Homophobic Hate Crime: The Gay British Crime Survey 2008 is the first comprehensive study of gay, bisexual and lesbian people’s experiences of hate crimes in England and Wales.
The survey was conducted by pollsters YouGov and funded by a £26,900 grant from the Home Office.
Vernon Coaker, Under Secretary of State for Crime Reduction, will be joining Stonewall to launch the report next Thursday.
Ben Summerskill, chief executive of Stonewall, told PinkNews.co.uk:
“We are delighted that Vernon Coaker has asked to attend the launch of the report.
“We hope the government will take very seriously the findings of this pioneering research.”
Incitement to hatred on the grounds of sexual orientation was outlawed as part of the Criminal Justice Act which became law last month.
However, an amendment by Tory peer Lord Waddington, a former Home Secretary under Margaret Thatcher, was added to the bill.

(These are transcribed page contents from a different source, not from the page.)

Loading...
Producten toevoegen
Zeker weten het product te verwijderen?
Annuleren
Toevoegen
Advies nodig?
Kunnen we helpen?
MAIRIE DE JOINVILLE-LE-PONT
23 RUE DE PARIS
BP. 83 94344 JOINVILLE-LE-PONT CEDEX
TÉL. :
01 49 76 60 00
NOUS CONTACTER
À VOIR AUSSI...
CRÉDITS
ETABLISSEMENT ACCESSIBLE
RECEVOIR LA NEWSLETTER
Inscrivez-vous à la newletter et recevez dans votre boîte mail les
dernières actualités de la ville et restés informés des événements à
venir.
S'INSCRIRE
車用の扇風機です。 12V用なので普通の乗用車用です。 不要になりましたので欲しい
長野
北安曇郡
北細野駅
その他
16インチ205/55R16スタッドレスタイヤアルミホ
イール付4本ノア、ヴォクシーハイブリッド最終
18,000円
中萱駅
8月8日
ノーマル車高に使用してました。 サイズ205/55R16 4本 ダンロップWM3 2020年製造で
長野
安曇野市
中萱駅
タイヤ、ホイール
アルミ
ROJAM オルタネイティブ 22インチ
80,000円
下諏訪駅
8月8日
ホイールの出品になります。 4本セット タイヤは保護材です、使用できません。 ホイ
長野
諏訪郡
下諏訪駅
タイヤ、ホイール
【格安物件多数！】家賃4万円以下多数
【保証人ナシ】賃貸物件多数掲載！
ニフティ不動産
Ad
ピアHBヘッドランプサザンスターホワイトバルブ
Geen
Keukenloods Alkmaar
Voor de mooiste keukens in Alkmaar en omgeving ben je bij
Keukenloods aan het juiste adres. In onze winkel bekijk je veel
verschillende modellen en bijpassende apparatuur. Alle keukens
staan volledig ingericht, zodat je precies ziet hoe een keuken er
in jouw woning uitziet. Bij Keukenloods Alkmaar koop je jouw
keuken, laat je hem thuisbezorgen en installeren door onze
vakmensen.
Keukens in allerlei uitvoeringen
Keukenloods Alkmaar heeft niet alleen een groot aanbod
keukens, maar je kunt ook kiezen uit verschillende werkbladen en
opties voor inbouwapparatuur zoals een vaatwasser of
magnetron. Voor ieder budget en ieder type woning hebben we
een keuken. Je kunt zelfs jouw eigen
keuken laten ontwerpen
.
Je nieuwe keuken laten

His amendment to the offence of using threatening language with intent to stir up hatred on grounds of sexual orientation said that urging someone to change their sexuality should not count “of itself” as threatening or as intended to stir up hatred.
While he claimed his amendment was about “free speech,” in effect it gives people leeway to claim they were just following their religious beliefs when inciting others to hate gay, lesbian or bisexual people.
Northern Ireland already has comprehensive hate crimes legislation.
The Scottish Parliament is considering a bill that would extend hate crimes to cover sexual orientation and disability. The bill was proposed by Green party MSP Patrick Harvie.
Stonewall’s new report will provide for the first time detailed information, mirroring that in the British Crime Survey, about the homophobic hate crime experiences of LGB people.
At present the BCS fails to ask respondents about their sexual orientation, despite government and police initiatives around homophobic crime.
A report commissioned by Lothian and Borders Police and released in January found that 15% of gay men in Edinburgh have been attacked in the last year.
One in four of the 150 men questioned said they had been the victim of homophobic violence in the last five years.